Ford would also eliminate the tiered system of wages, putting everyone on one pay scale. It has agreed to convert all temporary workers with at least 90 days of service to permanent status after the new contract is ratified. For new temporary workers in the future, Ford would raise the starting wage to $21 an hour and provide profit-sharing payments. The company also granted the union the right to strike over any plant closures during the life of the contract.
Ford also offered to boost its payments to 401(k) retirement accounts by making a 6.4 percent contribution of all hours worked, including overtime. In addition, it would contribute $1 for each hour worked to help fund the worker’s health-care expenses in retirement.
Ford has not agreed to restore defined-benefit pensions and company-financed health care in retirement for all workers. Ford says it is also opposed to a UAW demand to guarantee that future battery factories will offer the same pay and benefits as existing factories.
It’s a significant raise though not the 40% the union wanted or the 36% they later said they would settle for.

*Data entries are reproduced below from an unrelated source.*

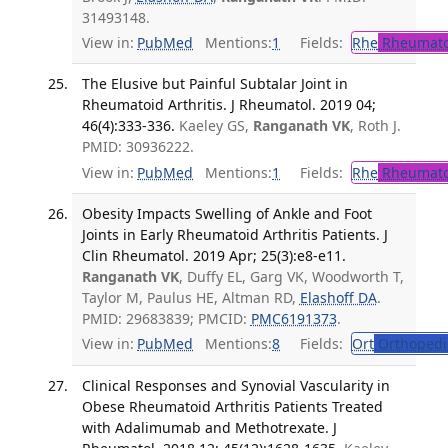
31493148.
View in:
PubMed
Mentions:
1
Fields:
Rhe
Rheumato
The Elusive but Painful Subtalar Joint in
Rheumatoid Arthritis. J Rheumatol. 2019 04;
46(4):333-336.
Kaeley GS,
Ranganath VK
, Roth J.
PMID: 30936222.
View in:
PubMed
Mentions:
1
Fields:
Rhe
Rheumato
Obesity Impacts Swelling of Ankle and Foot
Joints in Early Rheumatoid Arthritis Patients. J
Clin Rheumatol. 2019 Apr; 25(3):e8-e11.
Ranganath VK
, Duffy EL, Garg VK, Woodworth T,
Taylor M, Paulus HE, Altman RD,
Elashoff DA
.
PMID: 29683839; PMCID:
PMC6191373
.
View in:
PubMed
Mentions:
8
Fields:
Ort
Orthopedi
Clinical Responses and Synovial Vascularity in
Obese Rheumatoid Arthritis Patients Treated
with Adalimumab and Methotrexate. J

The defined-benefit pension demand was never serious. No one thinks that kind of pension is coming back. The other demand not mentioned here is a 32-hour work week. That was also something I think the union threw in just so it could compromise by removing it later.

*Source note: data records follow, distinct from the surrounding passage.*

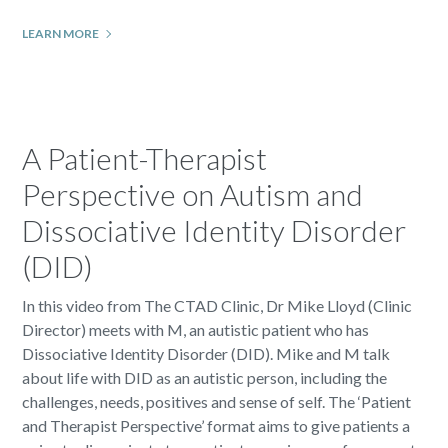
LEARN MORE
A Patient-Therapist
Perspective on Autism and
Dissociative Identity Disorder
(DID)
In this video from The CTAD Clinic, Dr Mike Lloyd (Clinic
Director) meets with M, an autistic patient who has
Dissociative Identity Disorder (DID). Mike and M talk
about life with DID as an autistic person, including the
challenges, needs, positives and sense of self. The ‘Patient
and Therapist Perspective’ format aims to give patients a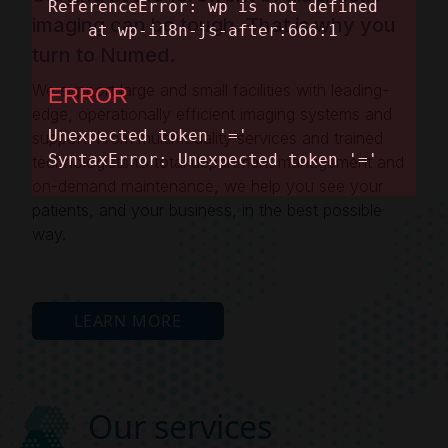
imaging can be tough. That is why you
turn to Numed.
We support large and small facilities with leading-
edge, operationally efficient imaging systems and
support. From multimodality services and trained
technologists to total department management and
on-demand maintenance, we help you see your
patients, and your business, in the best possible
way.
LEARN MORE
Our services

One outstanding bone of contention involves future battery factories. The UAW is rightly concerned about what happens to them as the industry moves toward more electric cars. Electric cars have a lot fewer parts and required fewer people to put them together. So the UAW is trying to get its foot in the door on battery plants.
The problem is that Ford has been losing fistfuls of money on electric cars already. They simply can’t afford to raise the price of building them if they want to have any hope of breaking even in the next few years. Q3 numbers for EV sales are just out this week and they are growing fast in the US:
Electric vehicle (EV) sales volumes set another record in Q3, as total sales of battery-powered vehicles jumped past 300,000 for the first time in the U.S. market. Year-to-date EV sales through September reached just over 873,000, putting the market firmly on track to surpass 1 million for the first time ever. The milestone will likely be achieved in November.

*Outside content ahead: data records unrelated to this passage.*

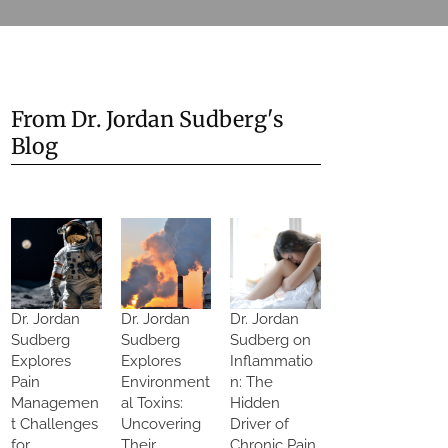
From Dr. Jordan Sudberg's
Blog
Dr. Jordan
Dr. Jordan
Dr. Jordan
Sudberg
Sudberg
Sudberg on
Explores
Explores
Inflammatio
Pain
Environment
n: The
Managemen
al Toxins:
Hidden
t Challenges
Uncovering
Driver of
for
Their
Chronic Pain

Total EV sales in Q3, according to an estimate from Kelley Blue Book, hit 313,086, a 49.8% increase from the same period one year ago and an increase from the 298,039 sold in Q2. Most automakers posted sizeable gains over 2022, with Volvo, Nissan, Mercedes and Hyundai delivering increases above 200%, thanks mostly to new products entering the market…
Electric vehicle sales accounted for 7.9% of total industry sales in Q3, a record and up from 6.1% a year ago and 7.2% in Q2.
So, there will be more than a million EV sales this calendar year and growth of 50% over last year. This trend is going to continue and the automakers know it. They need to move toward profitability in this sector if they want to survive.
Anyway, we’ll have to wait and see what happens now that the union has gone after the core of Ford’s business. If Ford is really at the limit then there won’t be much more they can offer. The UAW can keep the heat on but they’re just hurting the company they depend on at a certain point. It will be interesting to see who moves first.